> [Trecho]:
Eletrônica

Filme Ferroelétrico

Pesquisas recém-finalizadas mostram um novo método de obtenção de filme ferroelétrico, um componente que ganha espaço na produção de memórias de computadores e de capacitores – armazenadores de energia – de aparelhos eletrônicos. A novidade parte de dois grupos de pesquisadores. Um liderado pelo professor José Arana Varela, do Laboratório Interdisciplinar de Eletroquímica e Cerâmica (LIEC) da Universidade Estadual Paulista (Unesp), em Araraquara, e o outro sob a coordenação do professor Elson Longo, do laboratório também chamado de LIEC, da Universidade Federal de São Carlos. Eles estão finalizando o projeto temático Desenvolvimento de Cerâmicas e Filmes Ferroelétricos através do Controle da Microestrutura. 


Com resultados melhores que os esperados inicialmente, os trabalhos resultaram em um filme produzido, de forma inédita, com solução orgânica de ácido cítrico, presente em frutas como laranja e limão, sobre substratos (material de suporte) monocristalinos, compostos de silício ou safira, por exemplo. Esses filmes também poderão ser aplicados em guias de ondas, artefatos ainda estudados em laboratório, que conduzem energia elétrica sob a forma de ondas luminosas, de forma semelhante e mais eficiente que as fibras ópticas utilizadas em telefonia. Entende-se por filme, aqui, qualquer película muito fina que separa duas fases de um sistema, ou forma a própria interface dessa separação. Eles originam-se entre dois líquidos, como acontece entre a água e o óleo, entre um líquido e um vapor ou na superfície dos sólidos. As pesquisas na área de filmes finos sólidos – com espessura menor que um micrometro (milionésima parte do metro) – crescem de forma significativa devido às vantagens desse material, principalmente, na miniaturização de equipamentos eletrônicos. 

A confecção de filmes ferroelétricos mais eficientes e baratos ganha importância porque eles garantem maior capacidade de memória e são candidatos, a substituir as atuais memórias dos computadores, formadas por materiais ferromagnéticos. “No futuro, as memórias ferroelétricas serão as mais utilizadas”, afirma o professor Varela. A ferroeletricidade é um fenômeno apresentado por alguns cristais, como o titanato de bário. Esses materiais possuem dois centros de cargas elétricas com sinais opostos – chamados dipolos – separados por uma pequena distância. Esses dipolos podem ser direcionados por meio de um campo elétrico aplicado ao material (processo chamado de polarização), permitindo o arquivo de sinais eletrônicos.

> [Enunciado]:
Transcreva, do texto sobre filmes ferroelétricos, o trecho que começa em "A confecção de" e termina em "de sinais eletrônicos.".

> [Dados]:

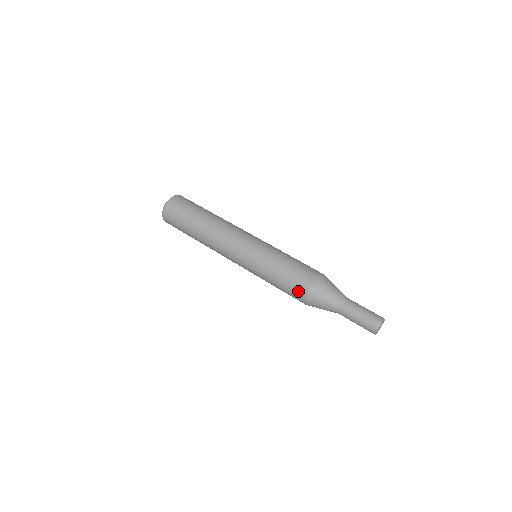
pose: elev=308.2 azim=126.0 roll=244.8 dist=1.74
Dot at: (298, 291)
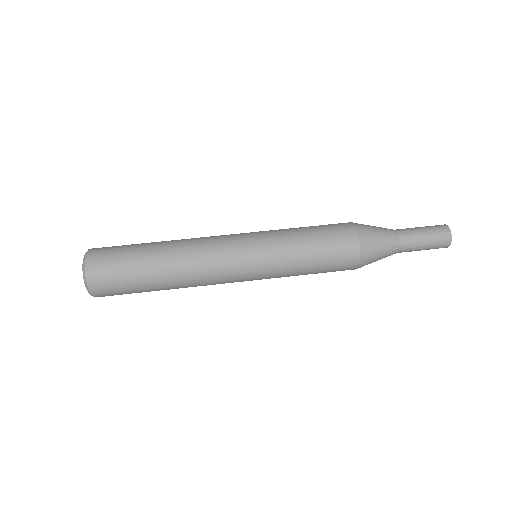
Dot at: (344, 238)
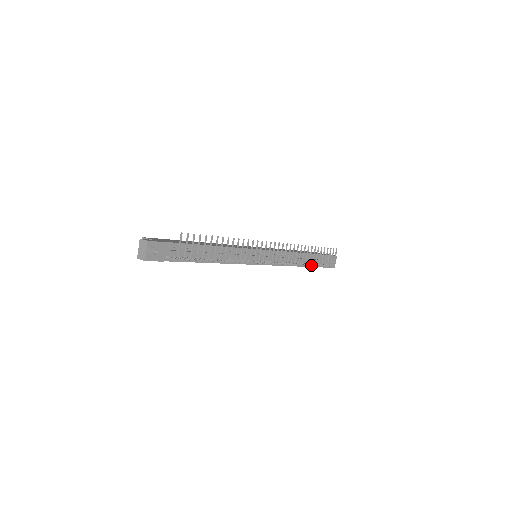
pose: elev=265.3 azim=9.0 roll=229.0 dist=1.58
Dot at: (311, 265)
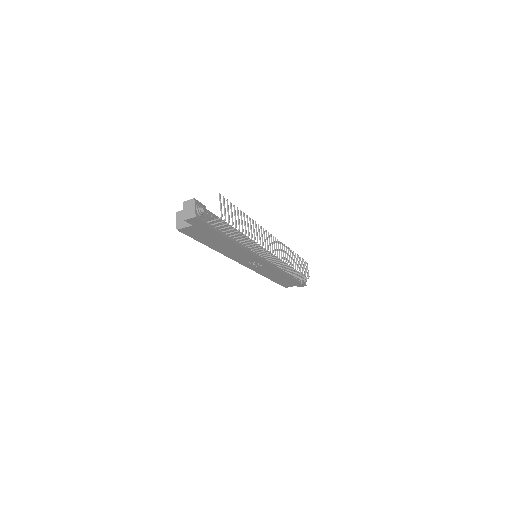
Dot at: occluded
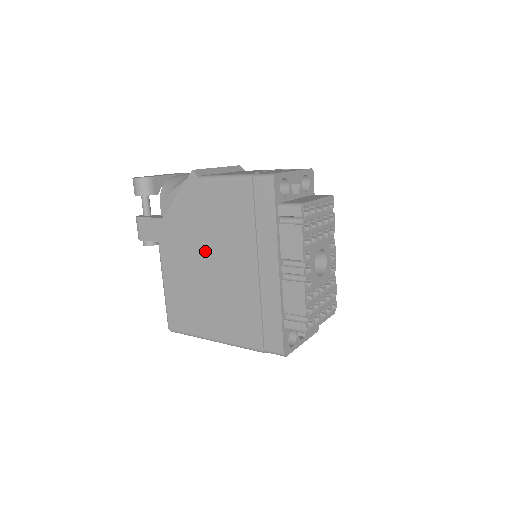
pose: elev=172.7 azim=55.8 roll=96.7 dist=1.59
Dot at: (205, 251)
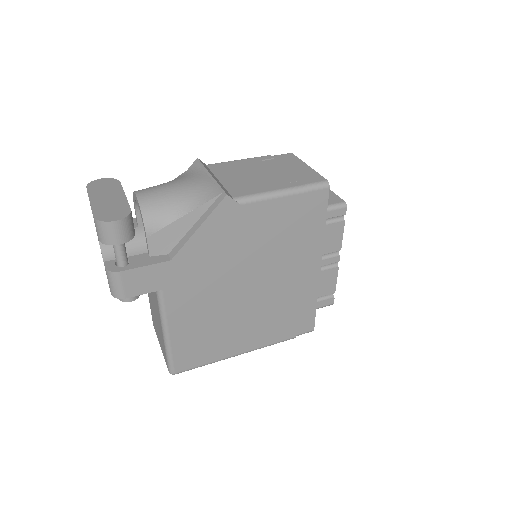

> [Resolução]:
A confecção de filmes ferroelétricos mais eficientes e baratos ganha importância porque eles garantem maior capacidade de memória e são candidatos, a substituir as atuais memórias dos computadores, formadas por materiais ferromagnéticos. “No futuro, as memórias ferroelétricas serão as mais utilizadas”, afirma o professor Varela. A ferroeletricidade é um fenômeno apresentado por alguns cristais, como o titanato de bário. Esses materiais possuem dois centros de cargas elétricas com sinais opostos – chamados dipolos – separados por uma pequena distância. Esses dipolos podem ser direcionados por meio de um campo elétrico aplicado ao material (processo chamado de polarização), permitindo o arquivo de sinais eletrônicos.